2. Love: Love How You Want To Love
In adulthood, her childlike stubbornness and (rènxìng – willfulness) brought immense hardship. Her tragic fate began in 1930 with running away from an arranged marriage. Her relationships were a series of impulsive, often disastrous, choices: a reconciliation with the fiancé she fled from, only to be abandoned by him while pregnant; a passionate but tumultuous partnership with the writer Xiao Jun; and finally, a marriage to Duanmu Hongliang which she admitted was not based on love, but was a petulant, childlike act of starting a new life to end an old one.
This same naivete extended to her friendships. She found a surrogate grandfatherly figure in her mentor, the great writer Lu Xun, visiting his home with the relentless, unthinking frequency of a child, unaware of the burden it placed on his wife, Xu Guangping. The author Ding Ling expressed bewilderment at how a writer could be “so unacquainted with the ways of the world.” Yet, this was the paradox: had Xiao Hong learned to be worldly and strategic, she would have ceased to be herself, and the uniquely raw, authentic voice in her literature would have been lost.
3. Literature: Write How You Want To Write
Her personality was her prose. Xiao Hong stubbornly followed her own muse.

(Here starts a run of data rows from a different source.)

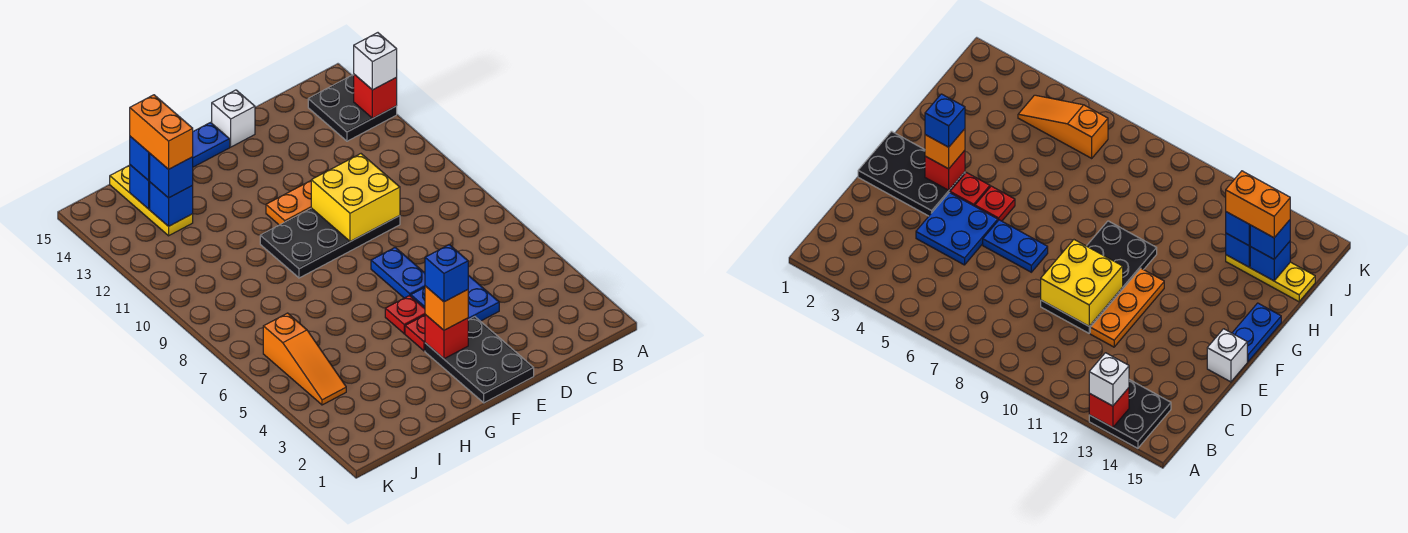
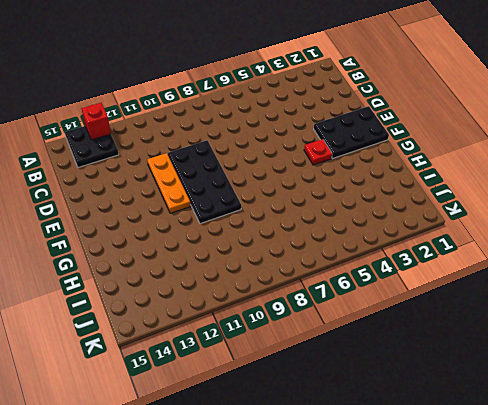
none -> blue plate D4:E5 level 1
none -> blue plate E6:E7 level 1
none -> white brick E15 level 1

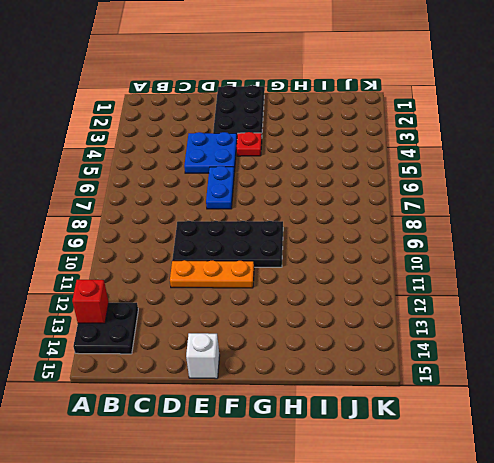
none -> red plate F5 level 1
none -> blue plate F15:G15 level 1
none -> yellow plate I13:I15 level 1

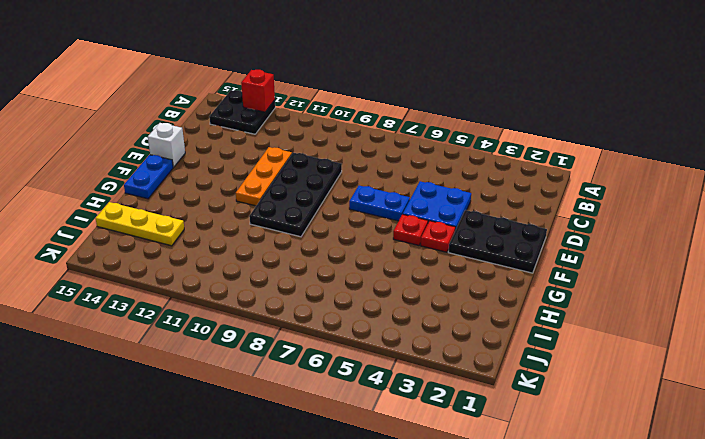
none -> orange slope J4:J6 level 1 top 6
none -> yellow brick D9:E10 level 2
none -> red brick F3 level 2

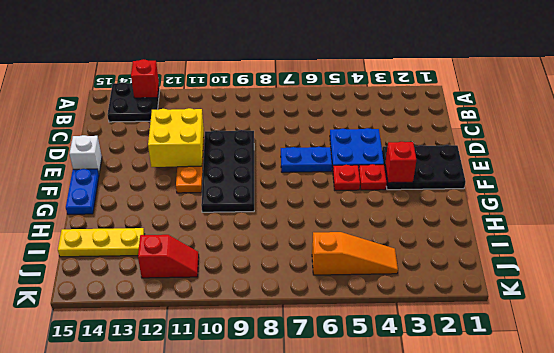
yellow brick D11:E12 level 2 -> yellow brick D9:E10 level 2
red slope J11:J12 level 1 top 12 -> none
none -> blue brick I13 level 2
none -> blue brick I14 level 2
none -> white brick A13 level 3

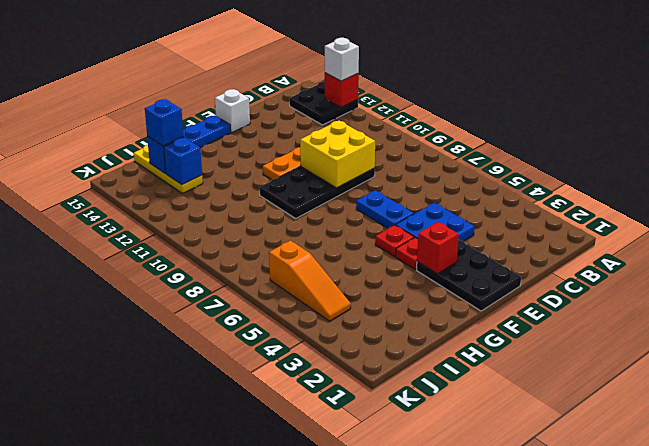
none -> orange brick F3 level 3
none -> blue brick I13 level 3
none -> blue brick F3 level 4

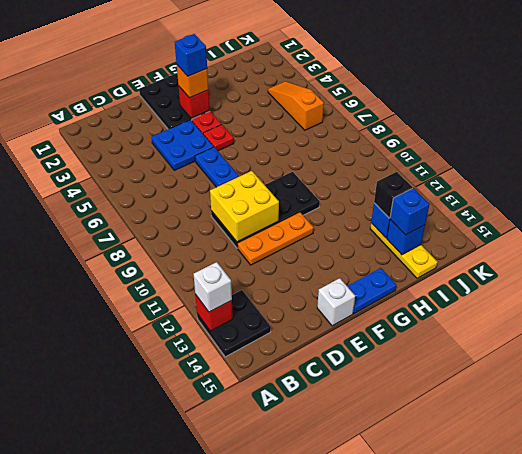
black brick I13 level 3 -> blue brick I13 level 3
none -> orange brick I13:I14 level 4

Her work defies easy categorization—devoid of philosophical treatise or propagandistic (zhèng néngliàng – positive energy). She was largely self-taught, a writer who worked on instinct. In her seminal work, The Field of Life and Death, the character Jin Zhi stands as a powerful testament to her own struggles. Jin Zhi’s tragic journey, from a fleeting love to a life crushed under the weight of patriarchy and war, mirrors Xiao Hong’s own. Through Jin Zhi, Xiao Hong refracts her own emotional identification and self-awareness, exposing the suppressed reality of female existence.
She possessed a natural, untamed energy that actively resisted the (zhěnghé – integration) and (guīxùn – discipline) of literary theory. In a conversation with fellow writer Nie Gannu, who tried to instruct her on the proper rules for novel-writing, she became “dizzy” with the theories and childishly, brilliantly retorted: “I don’t believe that. There are all kinds of authors, there are all kinds of novels… I’ll write how I want to write.” In her (tiānzhēn – innocence) and (zhíniù – obstinacy), she unconsciously safeguarded the essential nature of literature itself. In Tales of Hulan River, she used her lack of worldliness to achieve a sublime, poetic return to her homeland, finding a unique way to express her inner world and dwell within it poetically.
As Professor Tan Guilin summarized, “Xiao Hong was an experiential, emotional, autobiographical female writer. The more she was lost in the fog of personal feeling and existential illusion, the more her innate talent and unique personality could be fully expressed.” She was utterly unique. An ancient Greek philosopher once said that one day we will go home and laugh with the gods about all the grievances along the way. For Xiao Hong, this (sùmìng – fate) of suffering, and the suffering of her fate, became her final epitaph—and the source of her unforgettable literary bloom.